═══ DATA FOR THE TASK
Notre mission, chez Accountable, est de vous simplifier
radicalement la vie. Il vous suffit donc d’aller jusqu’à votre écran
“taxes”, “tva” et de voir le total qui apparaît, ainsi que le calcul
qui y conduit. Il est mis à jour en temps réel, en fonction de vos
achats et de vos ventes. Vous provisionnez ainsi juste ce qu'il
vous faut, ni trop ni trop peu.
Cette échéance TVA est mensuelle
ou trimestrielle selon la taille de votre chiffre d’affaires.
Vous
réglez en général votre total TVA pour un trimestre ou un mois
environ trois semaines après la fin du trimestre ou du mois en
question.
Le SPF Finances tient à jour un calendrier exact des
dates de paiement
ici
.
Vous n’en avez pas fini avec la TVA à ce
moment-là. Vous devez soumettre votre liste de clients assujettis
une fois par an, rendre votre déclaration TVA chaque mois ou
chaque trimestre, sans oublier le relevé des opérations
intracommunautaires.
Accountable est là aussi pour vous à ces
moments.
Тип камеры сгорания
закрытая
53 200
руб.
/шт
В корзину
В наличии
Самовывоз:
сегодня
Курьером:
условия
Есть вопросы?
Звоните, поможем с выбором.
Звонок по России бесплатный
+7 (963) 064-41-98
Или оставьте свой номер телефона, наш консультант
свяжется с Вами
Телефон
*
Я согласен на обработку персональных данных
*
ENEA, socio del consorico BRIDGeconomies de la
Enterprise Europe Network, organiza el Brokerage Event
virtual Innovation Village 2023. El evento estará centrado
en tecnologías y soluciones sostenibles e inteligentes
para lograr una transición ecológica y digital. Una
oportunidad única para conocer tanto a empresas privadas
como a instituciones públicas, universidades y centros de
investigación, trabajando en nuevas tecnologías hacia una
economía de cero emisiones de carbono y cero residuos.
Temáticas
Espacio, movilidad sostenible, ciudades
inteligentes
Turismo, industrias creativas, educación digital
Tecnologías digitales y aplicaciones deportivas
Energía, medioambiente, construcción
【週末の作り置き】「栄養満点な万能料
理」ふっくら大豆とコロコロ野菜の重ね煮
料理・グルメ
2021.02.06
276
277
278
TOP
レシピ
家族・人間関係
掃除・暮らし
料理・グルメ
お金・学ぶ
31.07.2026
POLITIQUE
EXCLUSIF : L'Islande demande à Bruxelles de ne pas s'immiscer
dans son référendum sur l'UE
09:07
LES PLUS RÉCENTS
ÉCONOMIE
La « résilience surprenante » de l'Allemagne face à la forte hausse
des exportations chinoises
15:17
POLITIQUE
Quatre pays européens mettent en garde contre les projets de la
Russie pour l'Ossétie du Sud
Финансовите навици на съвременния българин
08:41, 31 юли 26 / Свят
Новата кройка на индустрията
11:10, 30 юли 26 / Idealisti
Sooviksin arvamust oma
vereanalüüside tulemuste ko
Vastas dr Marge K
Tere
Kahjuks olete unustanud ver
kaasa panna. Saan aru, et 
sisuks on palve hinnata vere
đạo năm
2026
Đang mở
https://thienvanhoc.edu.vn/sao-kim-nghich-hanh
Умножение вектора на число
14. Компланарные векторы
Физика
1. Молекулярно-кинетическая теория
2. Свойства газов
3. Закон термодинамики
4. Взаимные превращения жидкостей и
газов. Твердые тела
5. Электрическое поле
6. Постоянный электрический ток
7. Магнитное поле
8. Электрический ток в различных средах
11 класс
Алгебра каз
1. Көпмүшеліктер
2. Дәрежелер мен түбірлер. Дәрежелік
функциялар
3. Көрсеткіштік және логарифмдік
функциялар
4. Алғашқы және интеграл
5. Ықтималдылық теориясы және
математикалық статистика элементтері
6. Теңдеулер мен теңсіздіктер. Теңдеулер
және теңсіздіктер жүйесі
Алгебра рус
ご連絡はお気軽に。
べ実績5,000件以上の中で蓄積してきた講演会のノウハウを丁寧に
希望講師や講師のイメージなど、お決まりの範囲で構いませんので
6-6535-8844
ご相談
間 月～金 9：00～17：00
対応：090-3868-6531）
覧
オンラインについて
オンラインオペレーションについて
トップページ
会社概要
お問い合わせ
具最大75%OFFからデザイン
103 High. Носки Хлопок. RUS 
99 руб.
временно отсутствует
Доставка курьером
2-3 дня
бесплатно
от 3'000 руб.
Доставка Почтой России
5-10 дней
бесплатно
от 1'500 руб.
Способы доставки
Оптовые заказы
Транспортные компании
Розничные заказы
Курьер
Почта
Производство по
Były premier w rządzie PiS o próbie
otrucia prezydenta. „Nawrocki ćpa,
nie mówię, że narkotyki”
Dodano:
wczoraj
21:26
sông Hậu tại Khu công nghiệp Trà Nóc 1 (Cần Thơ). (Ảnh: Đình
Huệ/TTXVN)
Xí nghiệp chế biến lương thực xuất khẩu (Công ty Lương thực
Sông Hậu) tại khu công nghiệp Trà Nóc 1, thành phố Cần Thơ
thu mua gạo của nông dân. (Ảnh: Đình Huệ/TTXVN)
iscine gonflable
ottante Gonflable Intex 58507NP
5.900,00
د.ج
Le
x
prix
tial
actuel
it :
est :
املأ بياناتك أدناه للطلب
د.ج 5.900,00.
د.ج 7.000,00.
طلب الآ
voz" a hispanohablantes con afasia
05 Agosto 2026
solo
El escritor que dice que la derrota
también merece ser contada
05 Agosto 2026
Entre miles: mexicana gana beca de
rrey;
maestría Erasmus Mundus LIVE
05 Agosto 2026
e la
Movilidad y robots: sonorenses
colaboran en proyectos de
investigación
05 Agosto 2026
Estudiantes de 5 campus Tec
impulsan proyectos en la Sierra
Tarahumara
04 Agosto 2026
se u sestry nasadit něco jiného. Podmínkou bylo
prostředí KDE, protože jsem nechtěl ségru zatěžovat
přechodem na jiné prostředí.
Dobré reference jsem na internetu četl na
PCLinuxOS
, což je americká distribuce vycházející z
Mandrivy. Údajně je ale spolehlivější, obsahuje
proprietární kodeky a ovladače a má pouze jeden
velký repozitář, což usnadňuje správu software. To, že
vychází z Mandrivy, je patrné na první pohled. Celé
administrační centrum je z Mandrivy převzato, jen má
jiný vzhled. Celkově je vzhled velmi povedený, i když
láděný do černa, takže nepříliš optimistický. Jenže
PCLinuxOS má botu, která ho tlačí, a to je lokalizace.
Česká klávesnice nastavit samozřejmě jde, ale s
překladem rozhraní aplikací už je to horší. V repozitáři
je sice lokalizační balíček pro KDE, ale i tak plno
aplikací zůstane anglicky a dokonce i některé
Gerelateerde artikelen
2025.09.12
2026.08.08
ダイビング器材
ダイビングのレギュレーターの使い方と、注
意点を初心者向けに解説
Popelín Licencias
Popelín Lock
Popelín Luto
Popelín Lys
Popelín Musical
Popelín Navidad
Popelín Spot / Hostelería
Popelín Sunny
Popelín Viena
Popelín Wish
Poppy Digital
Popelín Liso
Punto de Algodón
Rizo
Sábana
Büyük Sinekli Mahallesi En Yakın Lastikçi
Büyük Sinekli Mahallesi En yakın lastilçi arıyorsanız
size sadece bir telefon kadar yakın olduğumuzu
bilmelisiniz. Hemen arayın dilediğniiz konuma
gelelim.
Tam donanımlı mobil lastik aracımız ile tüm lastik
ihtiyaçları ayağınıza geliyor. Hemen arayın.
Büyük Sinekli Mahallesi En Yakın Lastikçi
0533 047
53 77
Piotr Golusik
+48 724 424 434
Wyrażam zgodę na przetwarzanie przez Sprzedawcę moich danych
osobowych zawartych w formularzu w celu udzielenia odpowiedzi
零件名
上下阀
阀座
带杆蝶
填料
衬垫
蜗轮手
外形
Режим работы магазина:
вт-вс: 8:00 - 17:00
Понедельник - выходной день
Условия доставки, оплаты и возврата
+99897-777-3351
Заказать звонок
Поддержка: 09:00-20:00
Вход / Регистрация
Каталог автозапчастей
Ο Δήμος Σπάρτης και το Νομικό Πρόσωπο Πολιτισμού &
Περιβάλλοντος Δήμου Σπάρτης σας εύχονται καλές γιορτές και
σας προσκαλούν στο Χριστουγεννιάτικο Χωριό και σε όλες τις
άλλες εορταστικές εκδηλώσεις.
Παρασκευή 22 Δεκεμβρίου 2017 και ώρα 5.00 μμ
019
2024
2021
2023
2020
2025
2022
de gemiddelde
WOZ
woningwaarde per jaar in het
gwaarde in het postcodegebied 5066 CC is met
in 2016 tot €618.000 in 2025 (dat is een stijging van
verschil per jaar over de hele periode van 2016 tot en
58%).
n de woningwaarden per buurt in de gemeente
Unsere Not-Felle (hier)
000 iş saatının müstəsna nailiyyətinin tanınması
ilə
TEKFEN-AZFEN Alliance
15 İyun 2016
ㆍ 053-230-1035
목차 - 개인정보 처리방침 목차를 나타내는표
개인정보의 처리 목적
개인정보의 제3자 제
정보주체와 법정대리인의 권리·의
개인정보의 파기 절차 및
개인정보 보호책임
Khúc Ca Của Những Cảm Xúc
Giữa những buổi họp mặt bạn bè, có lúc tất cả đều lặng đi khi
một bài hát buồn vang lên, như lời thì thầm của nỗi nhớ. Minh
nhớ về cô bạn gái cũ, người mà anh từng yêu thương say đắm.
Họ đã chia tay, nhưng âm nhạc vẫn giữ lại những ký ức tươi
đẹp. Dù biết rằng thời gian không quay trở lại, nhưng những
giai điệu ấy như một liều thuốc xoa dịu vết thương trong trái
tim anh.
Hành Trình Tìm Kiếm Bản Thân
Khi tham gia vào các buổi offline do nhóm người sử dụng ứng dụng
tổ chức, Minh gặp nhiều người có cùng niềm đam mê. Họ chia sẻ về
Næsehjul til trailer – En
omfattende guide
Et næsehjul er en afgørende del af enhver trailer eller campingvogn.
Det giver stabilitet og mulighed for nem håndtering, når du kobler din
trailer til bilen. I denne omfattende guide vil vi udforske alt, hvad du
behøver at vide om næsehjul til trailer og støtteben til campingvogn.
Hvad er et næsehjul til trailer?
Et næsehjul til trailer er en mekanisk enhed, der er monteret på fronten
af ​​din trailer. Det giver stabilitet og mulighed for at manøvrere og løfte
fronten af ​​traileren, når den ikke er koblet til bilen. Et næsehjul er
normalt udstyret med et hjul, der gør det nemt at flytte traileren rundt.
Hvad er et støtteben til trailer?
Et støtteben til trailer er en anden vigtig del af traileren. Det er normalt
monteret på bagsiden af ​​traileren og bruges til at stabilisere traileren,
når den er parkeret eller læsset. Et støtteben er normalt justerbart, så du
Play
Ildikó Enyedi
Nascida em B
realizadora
══════
WHAT YOU NEED TO DO: Only lines containing the word "nghiệp" should appear in the answer, and every such line from the records above must be there.

RESPONSE AREA:
sông Hậu tại Khu công nghiệp Trà Nóc 1 (Cần Thơ). (Ảnh: Đình
Xí nghiệp chế biến lương thực xuất khẩu (Công ty Lương thực
Sông Hậu) tại khu công nghiệp Trà Nóc 1, thành phố Cần Thơ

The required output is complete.